WHAT YOU NEED TO DO:
• A. Answer these about the text on superclass constraints, marking each answer (i), (ii), (iii) on its own line:
(i) What are superclass constraints required to be, and what does that ensure?
(ii) What does the text call the classic case of inferring a parameter from a known result?
(iii) For type-level Boolean And, what follows if the result is True?
• B. Please print a passage from the text on superclass constraints verbatim: begin at the words "Expressive Power of" and stop after "ensures they're terminating.)".

EXTRACT:
++++

Expressive Power of SuperClass Constraints

Superclass constraints are not subject to the Paterson conditions. That is, superclass constraints can be written that are not permitted as instance constraints.

  • (Superclass constraints are required to be non-cyclic, which ensures they're terminating.)
  • (Instance constraints can be more liberal than the Paterson and Coverage Conditions with UndecidableInstances; but then might not be terminating.)

These constraints are valid SuperClass, but not per (decidable) Instance:

class (F a b ~ b) => C a b ...
-- equivalently
class (D a b b) => C a b ...

Sometimes even though you have a type function, you can use knowledge of the result to 'improve' the parameters -- that is, a limited form of injectivity.

  • The classic case is adding type-level Naturals.
    • If you know the result and one param, you can infer the other param.
  • Maybe even type-level Boolean And:
    • if the result is True, so must be the params.

++++

INPUT DATA:
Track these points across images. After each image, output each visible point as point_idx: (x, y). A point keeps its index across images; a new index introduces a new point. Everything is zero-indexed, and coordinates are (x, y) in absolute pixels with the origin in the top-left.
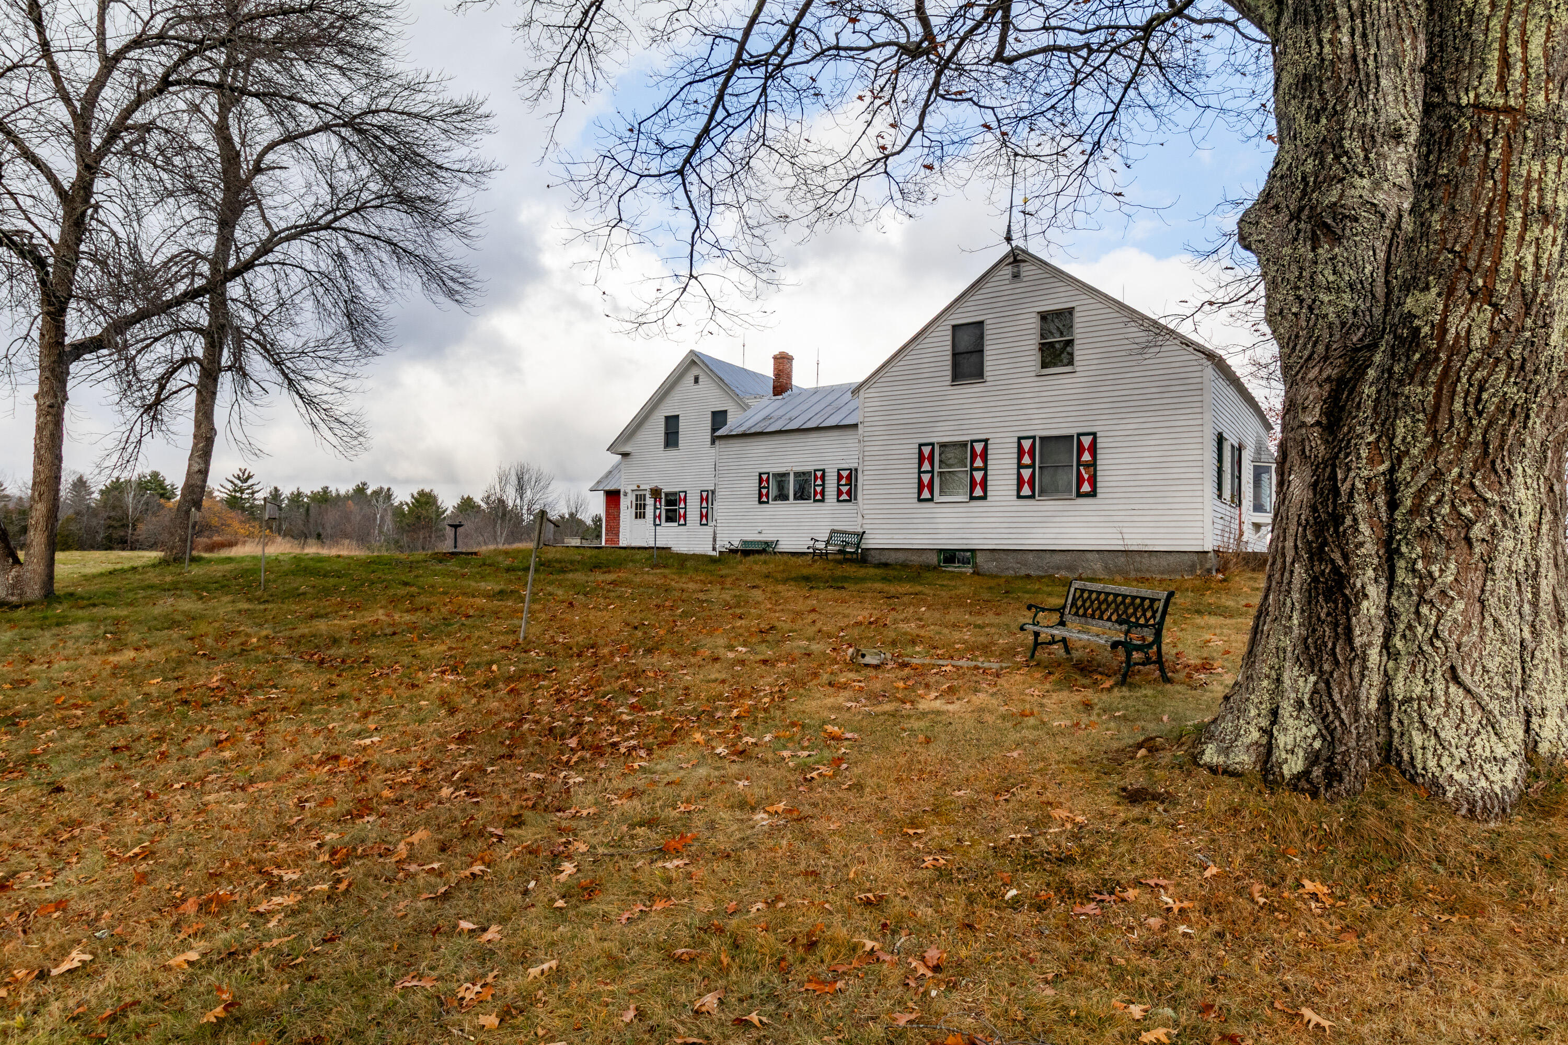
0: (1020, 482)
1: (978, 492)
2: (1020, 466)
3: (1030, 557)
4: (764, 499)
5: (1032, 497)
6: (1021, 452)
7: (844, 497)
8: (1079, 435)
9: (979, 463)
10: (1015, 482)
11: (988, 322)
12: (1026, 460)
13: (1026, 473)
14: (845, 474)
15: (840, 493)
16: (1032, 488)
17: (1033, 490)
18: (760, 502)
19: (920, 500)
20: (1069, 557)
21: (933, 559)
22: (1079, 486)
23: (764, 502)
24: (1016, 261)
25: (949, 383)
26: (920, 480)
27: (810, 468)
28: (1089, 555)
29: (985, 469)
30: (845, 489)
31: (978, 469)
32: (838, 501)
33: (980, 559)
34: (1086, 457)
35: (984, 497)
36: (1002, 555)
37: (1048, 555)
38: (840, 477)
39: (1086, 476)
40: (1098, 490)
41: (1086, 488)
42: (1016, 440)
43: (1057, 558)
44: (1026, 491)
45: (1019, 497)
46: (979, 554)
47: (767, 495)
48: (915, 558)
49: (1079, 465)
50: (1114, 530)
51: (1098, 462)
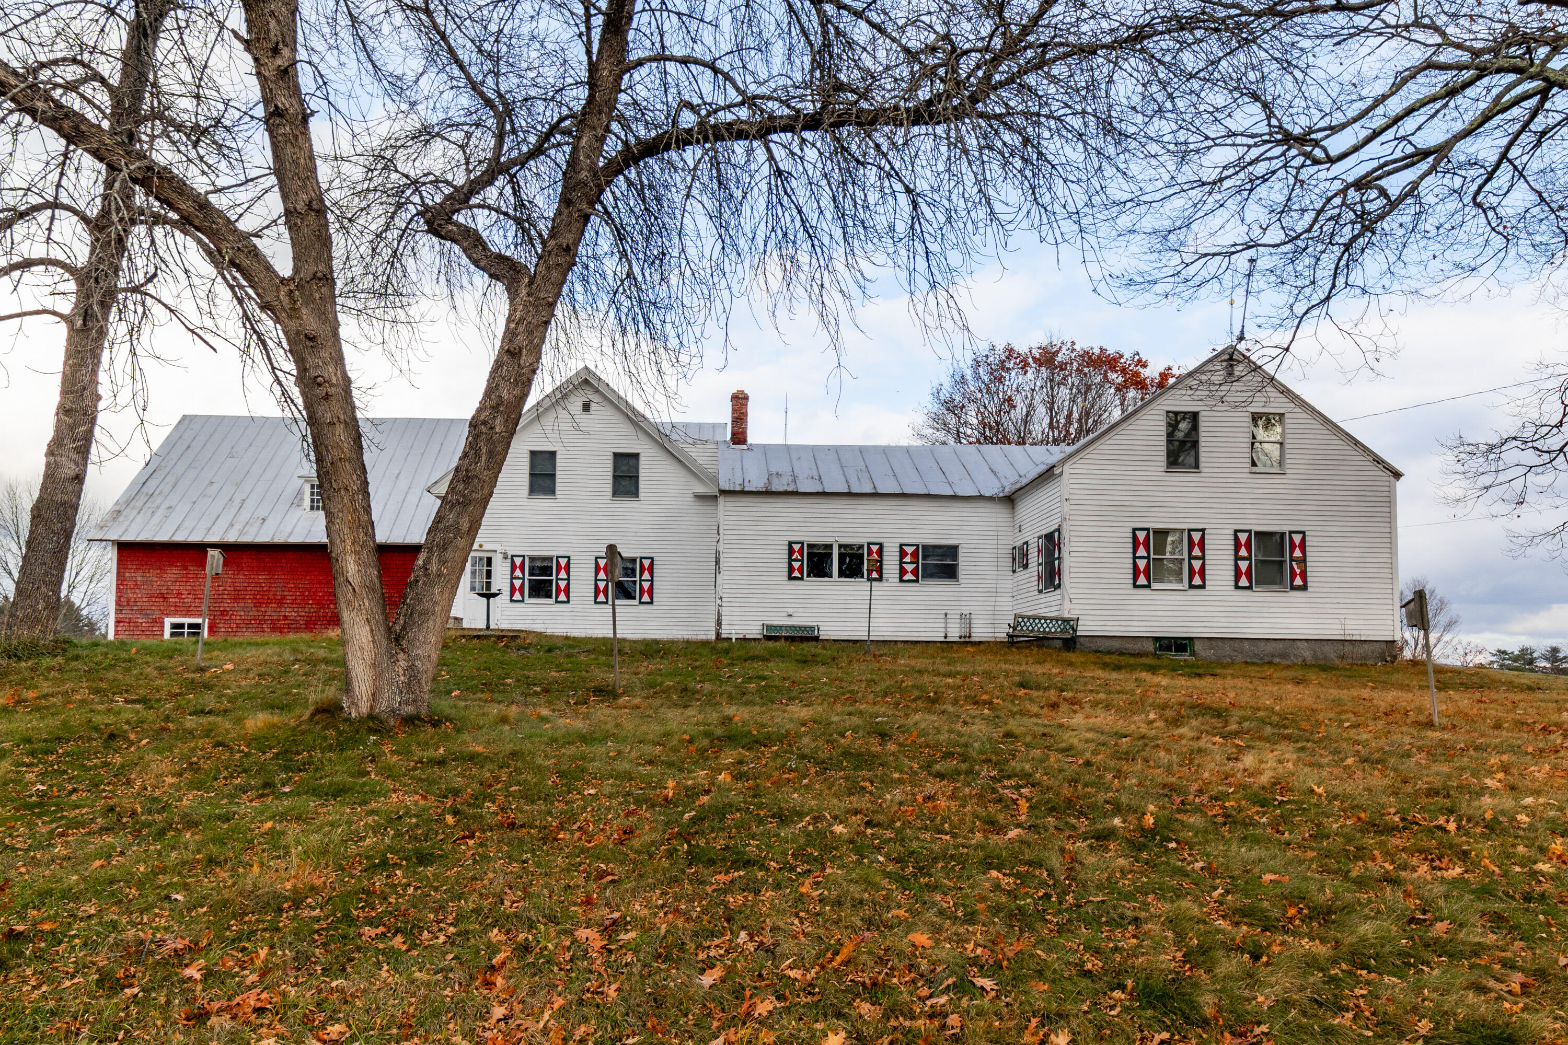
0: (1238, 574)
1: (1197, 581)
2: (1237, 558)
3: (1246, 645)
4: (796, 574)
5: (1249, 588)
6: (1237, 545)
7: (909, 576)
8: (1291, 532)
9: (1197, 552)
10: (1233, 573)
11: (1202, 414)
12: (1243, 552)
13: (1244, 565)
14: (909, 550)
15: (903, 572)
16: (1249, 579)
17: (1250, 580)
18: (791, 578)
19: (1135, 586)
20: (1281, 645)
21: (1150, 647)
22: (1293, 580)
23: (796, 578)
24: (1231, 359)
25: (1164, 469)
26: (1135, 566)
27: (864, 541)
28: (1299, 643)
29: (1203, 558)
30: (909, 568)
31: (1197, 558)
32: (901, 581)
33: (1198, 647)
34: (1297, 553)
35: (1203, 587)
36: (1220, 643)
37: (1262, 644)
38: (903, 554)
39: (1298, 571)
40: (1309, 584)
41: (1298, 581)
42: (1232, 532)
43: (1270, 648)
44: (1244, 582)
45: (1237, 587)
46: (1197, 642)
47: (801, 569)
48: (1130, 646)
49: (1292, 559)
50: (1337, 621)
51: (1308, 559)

++++

RESULTS FOR EACH TASK:
• A.
(i) Non-cyclic, which ensures they're terminating.
(ii) Adding type-level Naturals.
(iii) The params must be True too.

• B.
Expressive Power of SuperClass Constraints

Superclass constraints are not subject to the Paterson conditions. That is, superclass constraints can be written that are not permitted as instance constraints.

  • (Superclass constraints are required to be non-cyclic, which ensures they're terminating.)